# 1997 MF 231 steering stiff



## dobolina (Jun 22, 2020)

My 1997 MF231 has 520 hrs. since new. I am the original owner.
Last week I was doing a little dirt work when my steering became
stiff. It still has assist but feels like it's only 1/2 as strong as it should be.
Pump fluid full, no visible leaks. Visually checked steering link at steering column
and it only moves about 3/32" when turning steering wheel left and right.
Should it move more? Anyone know of a quick troubleshooting method to
pinpoint my problem?


----------



## HarveyW (Sep 15, 2014)

Howdy dobolina,

Have you changed the PS fluid filter? My power assist steering gets sluggish when the filter needs to be changed. I don't know the exact allowable spec on the shaft movement, bur 3/32" is probably OK (there must be some movement for the PS to work).


----------



## dobolina (Jun 22, 2020)

HarveyW said:


> Howdy dobolina,
> 
> Have you changed the PS fluid filter? My power assist steering gets sluggish when the filter needs to be changed. I don't know the exact allowable spec on the shaft movement, bur 3/32" is probably OK (there must be some movement for the PS to work).
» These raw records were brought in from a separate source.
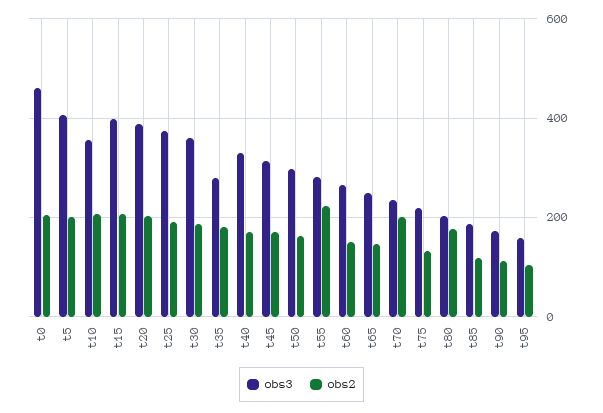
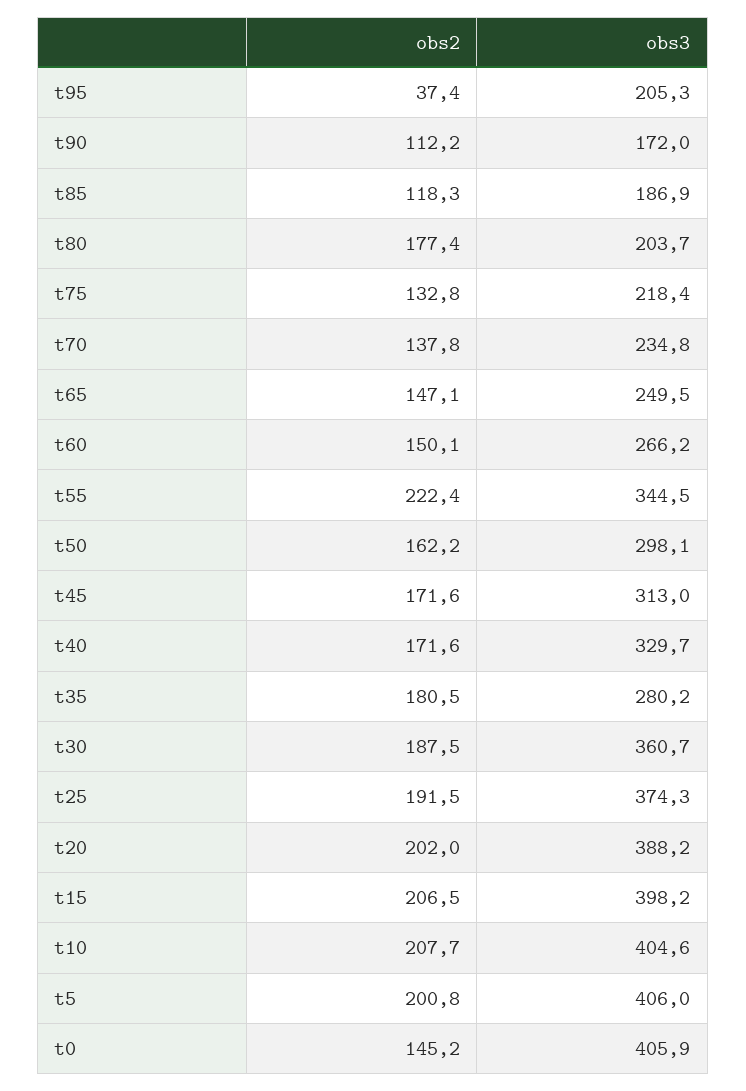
  {
    "obs3": {
-     "t0": 460,
+     "t0": 405.9,
      "t5": 406,
-     "t10": 360,
+     "t10": 404.6,
      "t15": 398.2,
      "t20": 388.2,
      "t25": 374.3,
      "t30": 360.7,
      "t35": 280.2,
      "t40": 329.7,
      "t45": 313,
      "t50": 298.1,
-     "t55": 280,
+     "t55": 344.5,
      "t60": 266.2,
      "t65": 249.5,
      "t70": 234.8,
      "t75": 218.4,
      "t80": 203.7,
      "t85": 186.9,
      "t90": 172,
-     "t95": 160
+     "t95": 205.3
    },
    "obs2": {
-     "t0": 200,
+     "t0": 145.2,
      "t5": 200.8,
      "t10": 207.7,
      "t15": 206.5,
      "t20": 202,
      "t25": 191.5,
      "t30": 187.5,
      "t35": 180.5,
      "t40": 171.6,
      "t45": 171.6,
      "t50": 162.2,
      "t55": 222.4,
      "t60": 150.1,
      "t65": 147.1,
-     "t70": 200,
+     "t70": 137.8,
      "t75": 132.8,
      "t80": 177.4,
      "t85": 118.3,
      "t90": 112.2,
-     "t95": 100
+     "t95": 37.4
    }
  }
Thanks for the reply HarvyW- No, I have not checked my PS pump filter yet. I figured with only 500 hrs. on the tractor since new it would be ok. Before I check the filter I am going to disconnect the link from the spool on the steering valve at the steering column and run the engine, then work the spool with a suitable tool to lift and depress it more than the 3/32". If the steering improves, then it may be a worn link or some thing at the steering column. If there is no improvement then I will go to the filter. Again, thanks for the reply and I will post what I find out.


----------



## HarveyW (Sep 15, 2014)

I can tell you that a PS filter starts restricting flow after several years of service. I just changed mine and the sluggish response disappeared...... at least for a while!!


----------



## dobolina (Jun 22, 2020)

HarveyW said:


> I can tell you that a PS filter starts restricting flow after several years of service. I just changed mine and the sluggish response disappeared...... at least for a while!!


Good morning HarveyW, Yes, I'm going for the filter change this weekend. The parts will have to shipped to me because there is not a MF dealer in town. I think the pump reservoir can be removed by a single bolt on the rear of the pump. I can then access and change the filter. Thanks for the help-I will let you know what I find!


----------



## dobolina (Jun 22, 2020)

dobolina said:


> Good morning HarveyW, Yes, I'm going for the filter change this weekend. The parts will have to shipped to me because there is not a MF dealer in town. I think the pump reservoir can be removed by a single bolt on the rear of the pump. I can then access and change the filter. Thanks for the help-I will let you know what I find!





HarveyW said:


> I can tell you that a PS filter starts restricting flow after several years of service. I just changed mine and the sluggish response disappeared...... at least for a while!!


HarveyW-I changed the internal filter in my power steering pump and now my steering effort is back to "one finger" steering!!!! Thanks for the info. By the way, removing the pump to change the filter is the best way.


----------